On the flip side, PSTs may well constitute vital business records such as sensitive emails, contact lists, confidential reports, personal data, budgets and financial results. They may even contain content that would be relevant to an eDiscovery case or would be covered under GDPR legislation.
In fact, PSTs are a convenient way to covertly extract emails, contacts and calendar entries out of the corporate email system…arguably this in itself is good reason to want to get them under control.
You might want to check out this ‘life hacker’ article and in particular the replies to it, to understand some of the issues at stake when users start extracting emails into PST files.
PST risks in the healthcare sector
The reality is that to get the business to focus on the PST issue, you need some way of quantifying the potential risk posed to the business by the content of PSTs. Only then can an informed decision be made and a project justified.
3 – It will kill our network!
If you thought organisations would have cleared up their ‘PST act’ by now, you’d be mistaken.
The drive for better data governance (e.g. GDPR) and the decommissioning of on-prem infrastructure that goes hand-in-hand with the shift to the Cloud has become the tipping point for some of the largest organisations to get a handle on their PSTs. From a data governance perspective, consider that the data contained within these PST files is actually an unknown value to the organisation as it is typically dispersed data.
We’re just about to start a project that runs into several hundreds of TBs of PSTs and we’d be kidding ourselves if we thought it was going to be anything less than challenging.
On a call with the Microsoft Windows team last week they seemed surprised when we said such a project could take well over a year to complete in full.
I guess Microsoft’s experience with PSTs to date has been to use drive shipping or a network upload, where the customer or a services partner has already done the legwork to corral the PSTs into a central location. What we don’t know is how long it took that customer to find all of the data and centralize it.
The reality is that unless PSTs are stored on network file shares (which, by the way, is not a Microsoft-supported model), PST data will need to be transferred from potentially 1,000’s of individual user’s workstations scattered over a wide area network. Added to this, they will need to be moved whilst users are connected to the network (i.e. during working hours, where network demand is the heaviest).
So how can you avoid killing your network when gathering PSTs? And how can you shrink the overall project?
One thing we’ve discovered over the years is that by single-instancing organisations can massively reduce the amount of data they need to pull across the network.
PST files often get copied by end-users and backup services to other locations on their machines. This means you are unlikely to have two PSTs that are the same so there’s no ‘gain’ In excluding duplicate PSTs– you need to drill into the individual PST contents.
Our single instancing algorithm works at an individual email level and can either exclude or include the folder path in assessing email uniqueness. This is handy as a user could have two PST files where a percentage of the data from the first PST file has been copied in a second PST file, but under a different root folder.
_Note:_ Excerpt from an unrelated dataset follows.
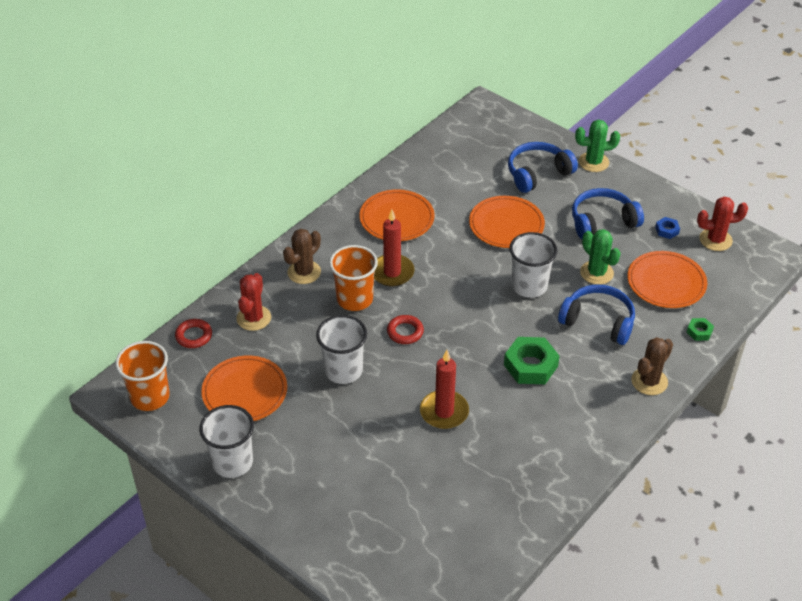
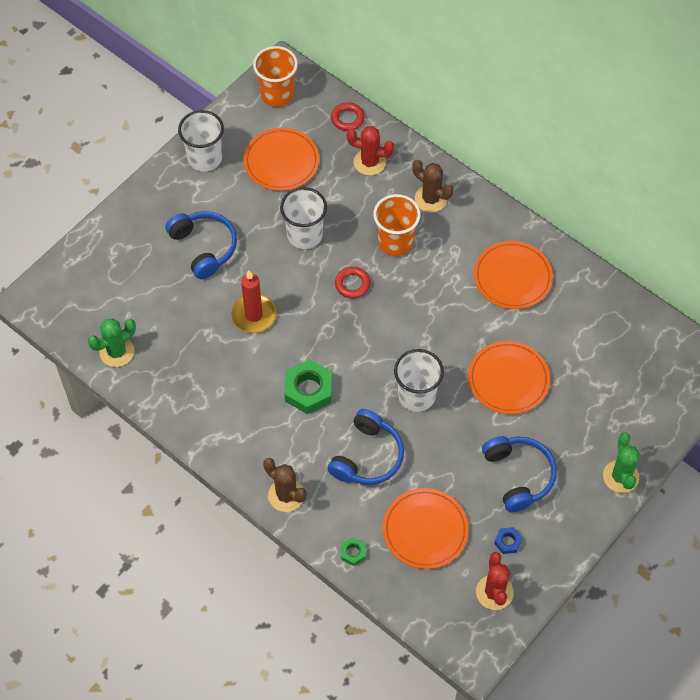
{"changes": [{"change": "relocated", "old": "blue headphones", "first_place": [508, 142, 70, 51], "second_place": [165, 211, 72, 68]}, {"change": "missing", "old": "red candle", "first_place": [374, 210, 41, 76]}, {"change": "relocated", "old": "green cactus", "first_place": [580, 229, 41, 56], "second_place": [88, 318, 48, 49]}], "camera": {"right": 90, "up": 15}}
The upshot of de-duplication from a network traffic perspective is that once we’ve encountered one instance of a given email, we don’t need to pull another copy across the network.
Also by culling emails based on a range of criteria to meet business and legislative requirements – date-based being a classic example, or size based if moving to Office 365 – you can significantly reduce the amount of data to be transferred across the network.
In this PST e-Discovery case study the amount of data that was pulled across the network was (10 x less than) just 10% of the total PST volume (and subsequently took a fraction of the time).